Trace Analyzer lets you search traces generated by your application and identify patterns in the full-fidelity trace data without prior knowledge of which tags are relevant.

Trace Analyzer is available to all Splunk Observability Cloud Splunk APM users.

Examples of questions that Trace Analyzer helps you answer include:

  • How many traces and traces with errors exist for a given combination of service, environment, and tags?

  • For a given issue, which customers experience the highest error rate?

  • How to locate error spikes in my trace data?

When to use Trace Analyzer 🔗

Splunk Observability Cloud provides several tools for exploring application monitoring data. Trace Analyzer is suited to scenarios where you have high-cardinality, high-granularity searches and explorations to research unknown or new issues. See Guidelines for working with low and high cardinality data.

The following table presents what each APM tool is best suited for:

APM tool

Scenario

Analysis level

Cardinality

Documentation

Trace Analyzer

Identify patterns for unindexed tags

Trace-level analysis

High cardinality

Tag Spotlight and service map

Surface trends for indexed tags

Service-level analysis

Medium cardinality

Analyze service performance with Tag Spotlight

Monitoring MetricSets

Get alerts on service degradation

Workflow and service-level analysis

Low cardinality

Generate a Monitoring MetricSet with a custom dimension

Explore your trace data 🔗

To open Trace Analyzer, select Traces in Splunk APM and select Switch to Trace Analyzer. To switch back to the classic traces view, select Switch to Classic View. See Explore your traces using Trace Search for more info about the classic traces view.

To explore your trace data, use the following controls, which are numbered as callouts in the image. Additional details for each callout follow the image:

Elements of the Trace Analyzer user interface
  1. Use the filter bar to refine the traces by time range, environment, workflow, services, and tags.

  2. Use the minimum and maximum trace duration to refine the traces that are included by their duration.

  3. Use the sample ratio to select all traces or 10% of traces.

  4. Use the Errors Only switch to show only traces with errors.

  5. Use the search to look up a trace by its ID.

  6. Use the real-time chart to view the count of total traces with errors.

  7. Use the table of traces to view trace details or group metrics based on a tag.

Trace Analyzer searches all currently retained traces; see Data retention in Application Performance Monitoring (APM) to learn more about the default trace retention period.

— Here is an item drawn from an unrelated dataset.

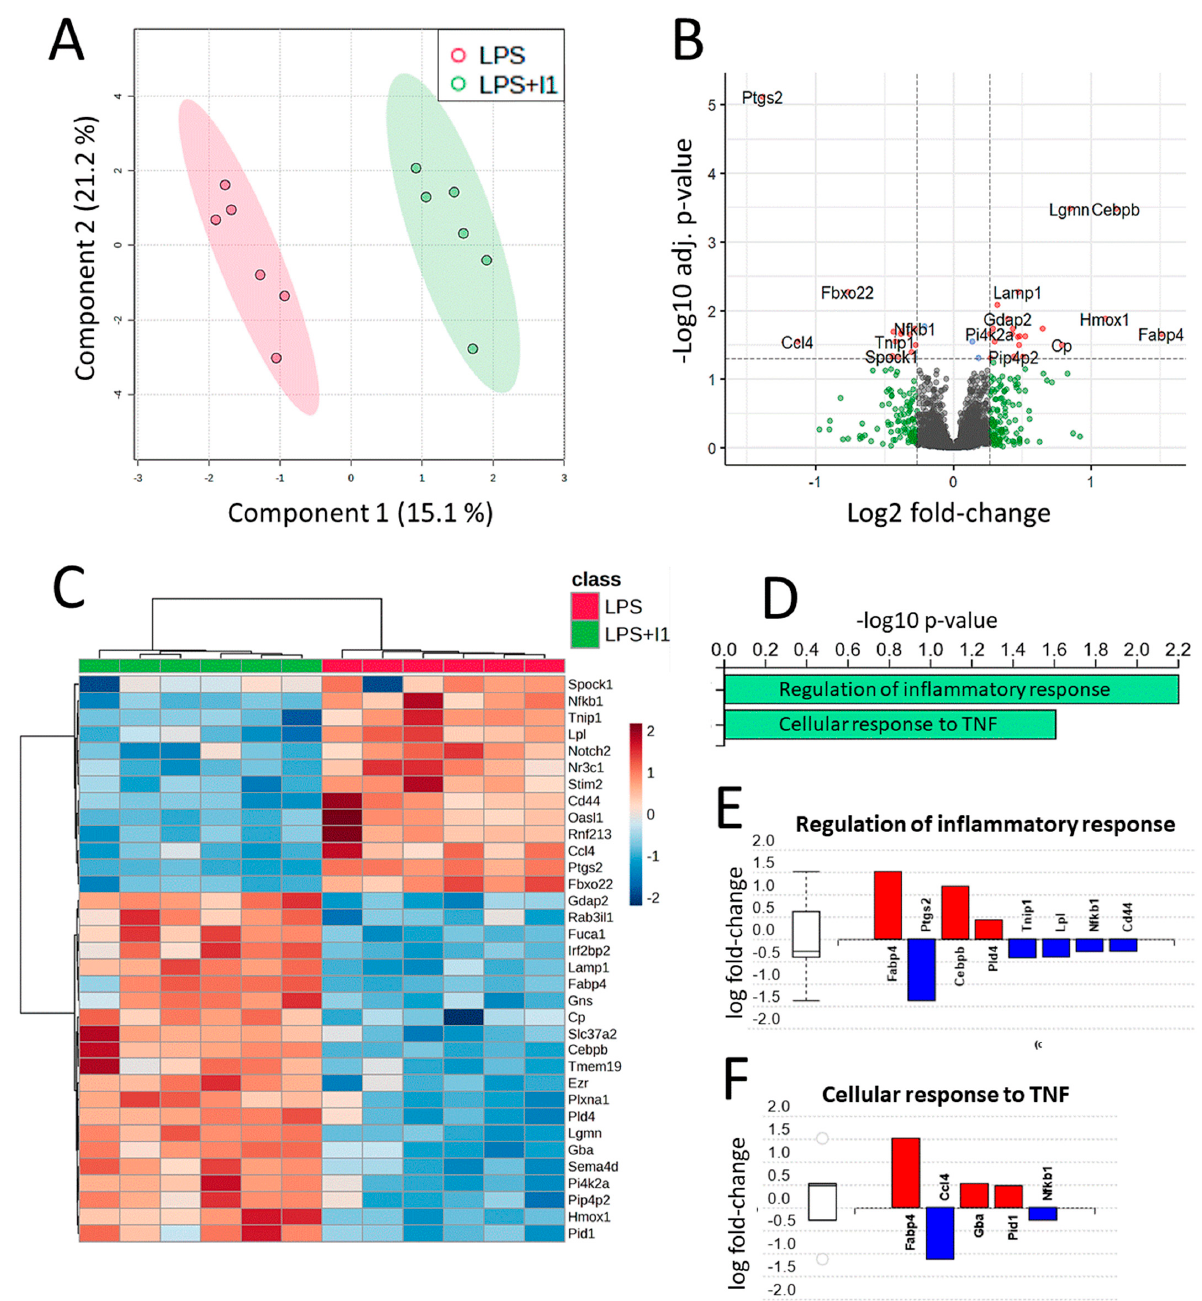
Figure 4. Overview of proteomic analysis results. ( A ) Partial least squares discriminant analysis (PLSDA) two-component score plot including all 6065 considered quantified proteins. Bioreplicates from both experimental groups are clearly separated. ( B ) Volcano plot showing proteins with differential expression in LPS-activated RAW 264.7 as a result of inulin treatment. Dotted lines show adjusted p -values < 0.05 and 1.2 fold-change cutoffs; proteins above both thresholds are shown in red. ( C ) Heatmap showing the unsupervised clustering of the 12 analyzed bioreplicates using the 34 proteins with differential expression as measured by diaPASEF LC-MS. Samples from the LPS + I1 and reference (LPS) groups are shown in green and red, respectively. ( D ) GO analysis showing significant (adjusted p -values < 0.05) biological processes. Gene perturbation bar plots for the affected proteins within biological processes, ( E ) regulation of inflammatory response, and ( F ) cellular response to tumor necrosis factor (TNF). Overexpressed proteins are shown in red, and under-expressed proteins are shown in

Explore trace and error counts 🔗

Trace Analyzer shows total traces and traces with errors in a stacked bars chart. Select and drag over the bars in the chart to select a specific period within the available time frame. Select Filter to selection to update the time range filter.

Selection of a specific time frame

Group by tag 🔗

You can group all available traces by a single tag or attribute. For example, you can group all traces from your service by database table, host name, or HTTP status code.

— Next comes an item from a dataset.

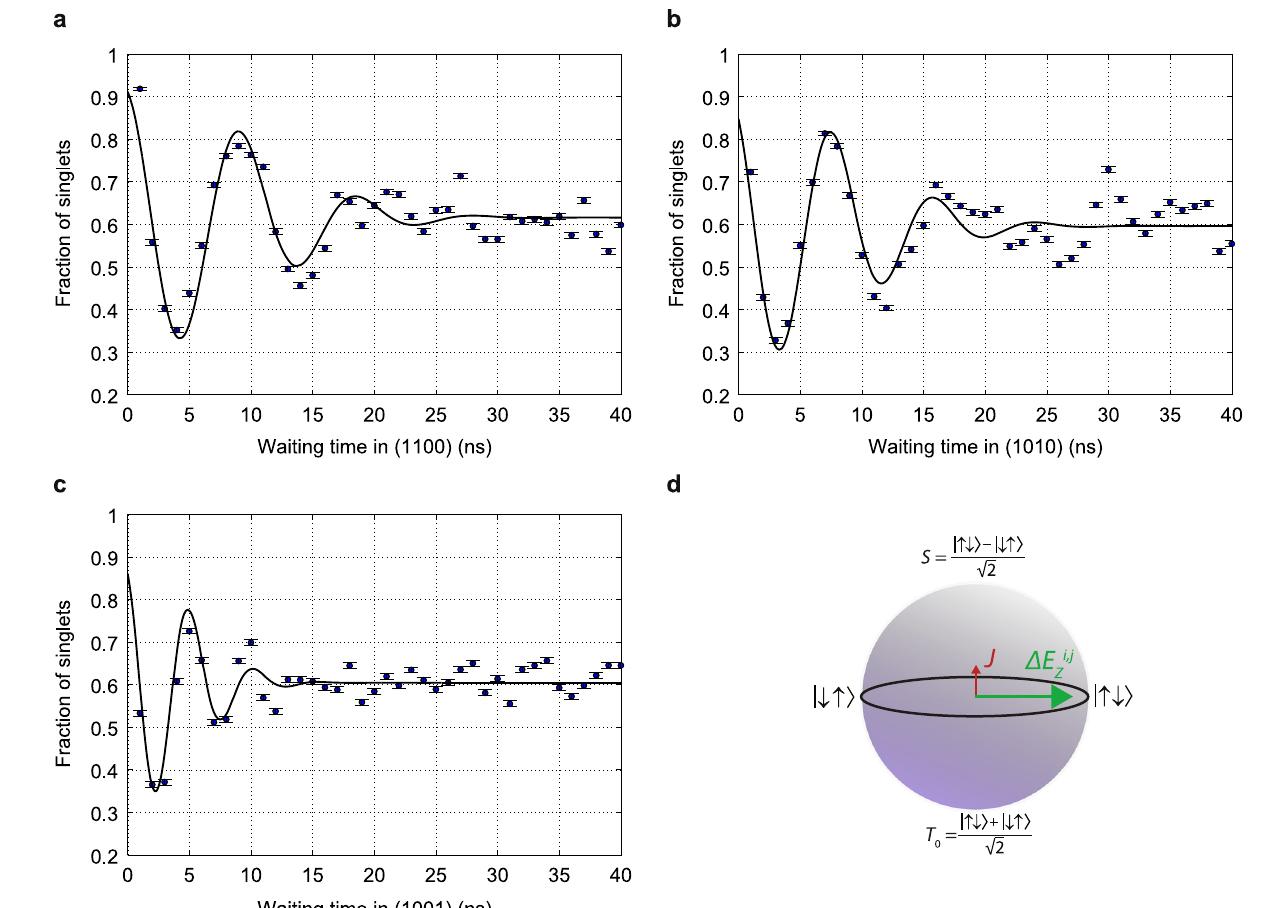
Fig. 3 Coherent shuttling and S - T 0 oscillations. a – c Measured spin-singlet probability as a function of the waiting time in the (1100), (1010), or (1001) charge state (error bars indicate 95% con fi dence intervals). This waiting time occurs in between separating the electrons and trying to bring them back together. The spin-singlet probability is fi tted with a Gaussian damped cosine function with a constant phase shift. The fi tted S - T 0 oscillation frequencies are: 103 ± 5, 118 ± 7, and 185 ± 14 MHz respectively. The fi tted contrasts are 0.63 ± 0.12, 0.62 ± 0.14, and 0.57 ± 0.15. The damping is attributed to the random nuclear fi elds in the two dots and the phase shift accounts for the additional shuttle towards the measurement point. d Bloch sphere representation of a singlet-triplet qubit. For a spin singlet distributed over two separated dots, the , exchange interaction J is small and the Zeeman energy difference between the dots, Δ E i ; j z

Tag selection menu of Trace Analyzer

The resulting Group Metrics tab shows a breakdown of the top 100 values for the selected tag, ranked by the number of errors.

Metric table in Trace analyzer

You can order both tables by the number of matching traces.

Trace Analyzer trace limits 🔗

Trace Analyzer can search a maximum of 6 hours of data.

Within the Trace Analyzer interface, there are three different display limits. The Trace Analyzer chart (1) and the Group Metrics (2) tab display up to 6 hours of traces. The list of traces displayed on the Traces tab (3) has a limit of 1,000 traces. For the Traces tab, Trace Analyzer searches for traces at the end of the time window you select. When 1,000 traces are matched or the six-hour search window is reached, the list stops populating.